Can't say that the subjects are chosen very precisely either -- the Fundamental Theorem of Algebra isn't actually a theorem of algebra; Tychonoff's theorem is fundamental only to the set-theoretical part of topology; the Fundamental Theorem of Counting is just a particular case of the "Fubini" interchange-of-summations formula, which I would call the real fundamental theorem of counting. The number of platonic solids is mostly a curiosity from a modern perspective; so are the transcendences of pi and e.

Also, the word "extended" in the Number systems section needs to be taken with some artistic license; the "extension" introduces new symbols (negatives) and new relations that can occasionally render some old elements identical (in the worst case, the whole monoid can collapse to a point). The most famous example of this is what happens if you divide by 0 (= extend the multiplicative monoid of real numbers to a group). This is not something the author should be blamed for; it's the only real error I've spotted at a quick skim, and it's rare for a collection as diverse as this to have this few errors. The real problem is: what's the point of such a survey if pretty much any of the results is given so little time and space that only those who already know it can understand it from the description?

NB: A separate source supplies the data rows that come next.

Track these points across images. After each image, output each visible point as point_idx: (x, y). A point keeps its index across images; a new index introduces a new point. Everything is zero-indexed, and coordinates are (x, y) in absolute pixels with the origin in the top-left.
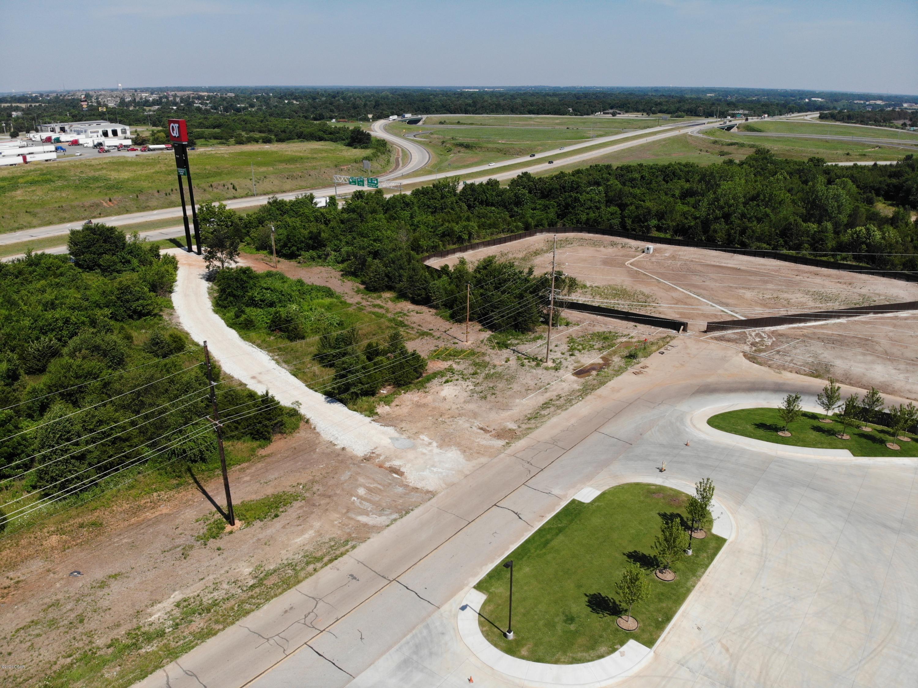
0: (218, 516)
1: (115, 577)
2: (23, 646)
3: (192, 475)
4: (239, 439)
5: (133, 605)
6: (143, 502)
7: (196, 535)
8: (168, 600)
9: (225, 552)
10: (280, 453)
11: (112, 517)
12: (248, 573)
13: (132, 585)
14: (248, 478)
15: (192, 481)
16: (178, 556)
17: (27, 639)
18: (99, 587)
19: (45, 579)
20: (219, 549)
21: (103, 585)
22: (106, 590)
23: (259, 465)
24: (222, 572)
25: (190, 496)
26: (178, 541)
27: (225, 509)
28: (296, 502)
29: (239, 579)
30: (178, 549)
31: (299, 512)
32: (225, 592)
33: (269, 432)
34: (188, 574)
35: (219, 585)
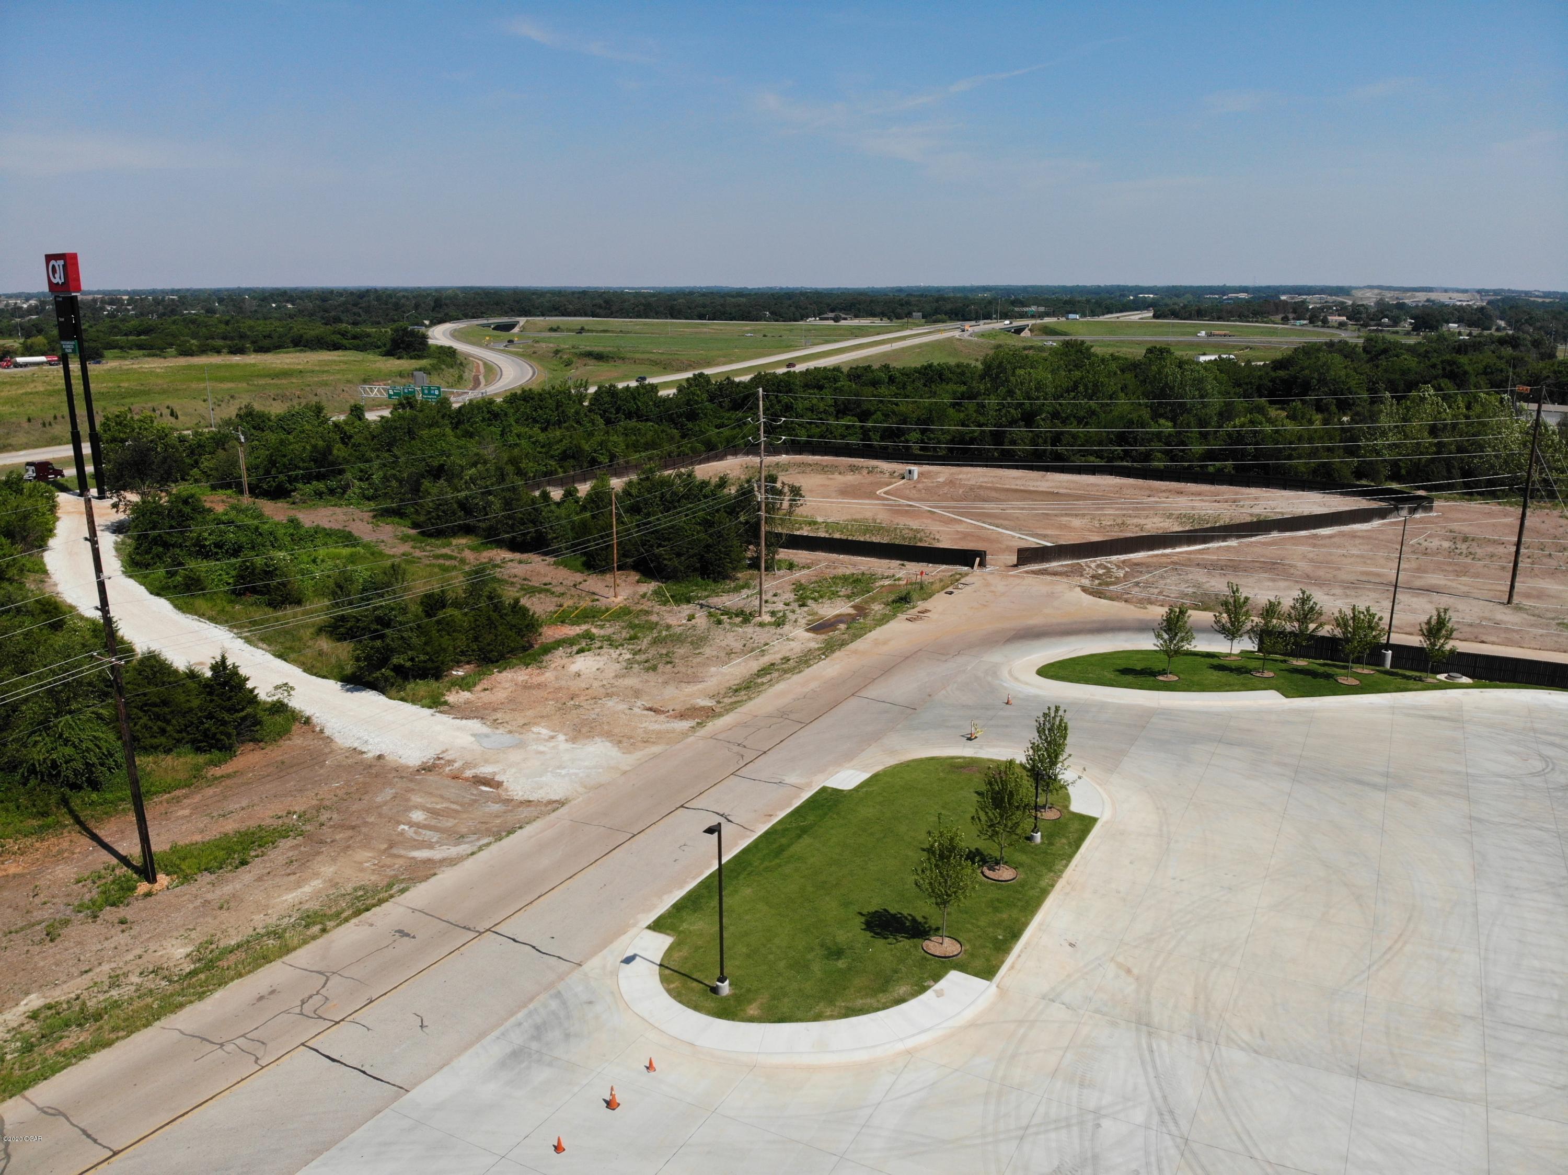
0: (124, 870)
3: (71, 812)
4: (168, 751)
7: (76, 903)
8: (14, 1010)
9: (135, 926)
10: (253, 771)
12: (183, 956)
14: (187, 812)
15: (68, 821)
16: (37, 938)
20: (122, 922)
23: (210, 792)
24: (130, 957)
26: (37, 915)
27: (137, 861)
28: (284, 841)
29: (165, 966)
30: (38, 928)
31: (291, 854)
32: (133, 988)
33: (229, 736)
34: (57, 965)
35: (122, 978)
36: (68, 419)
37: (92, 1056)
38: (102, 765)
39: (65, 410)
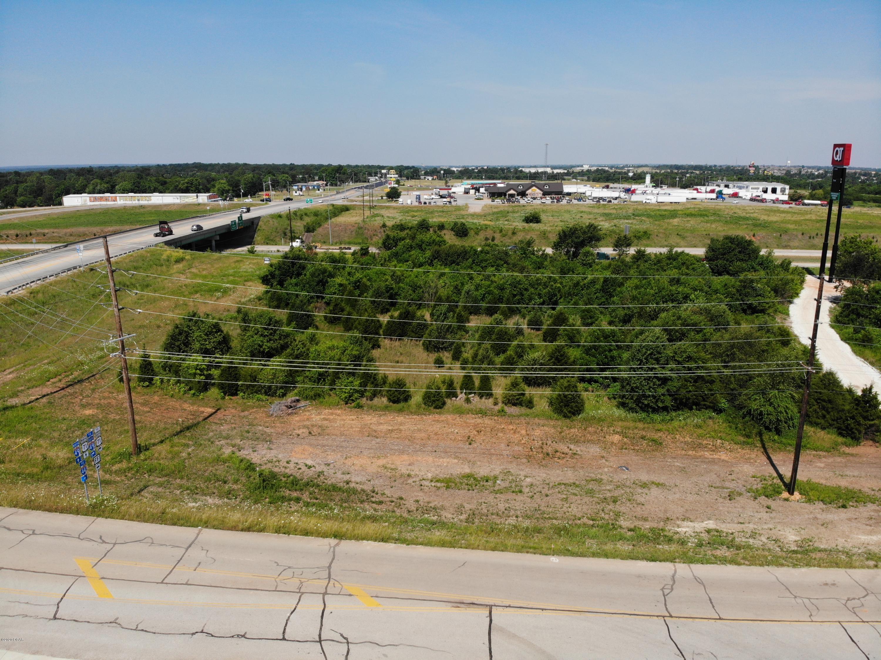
0: (777, 481)
1: (658, 485)
2: (559, 495)
3: (762, 441)
4: (823, 428)
5: (666, 511)
6: (705, 442)
7: (749, 487)
8: (700, 524)
9: (774, 513)
10: (867, 457)
11: (672, 442)
12: (793, 540)
13: (670, 498)
14: (822, 465)
15: (759, 444)
16: (723, 495)
17: (565, 493)
18: (641, 486)
19: (597, 462)
20: (768, 507)
21: (644, 485)
22: (645, 491)
23: (839, 459)
24: (766, 527)
25: (753, 456)
26: (727, 484)
27: (787, 480)
28: (871, 504)
29: (782, 540)
30: (726, 490)
31: (872, 514)
32: (761, 543)
33: (860, 432)
34: (728, 512)
35: (757, 535)
36: (824, 236)
37: (728, 565)
38: (786, 423)
39: (824, 232)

Compact summaries are useful when revisiting something that was learnt before. Such a document might be more useful for mathematics than most subjects, since many have studied maths but stopped using it, and those teachings are generally still true and relevant.

The doc would be at least 20 % more useful to me if the pdf had a table of contents. Should be easy to include assuming that it was written with latex. Opinion: when writing a lengthy latex document, the extra 0.5 % of work required to add automated pdf metadata (table of contents, clickable references) has outsized usability effects.

I stumbled upon typos:

* "Basel problem formula": pi should be squared.

* The "more general" statement related to Bayes theorem lacks a right parenthesis.


> Can't say that the subjects are chosen very precisely either

The explanation of how they were chosen starts on page 80.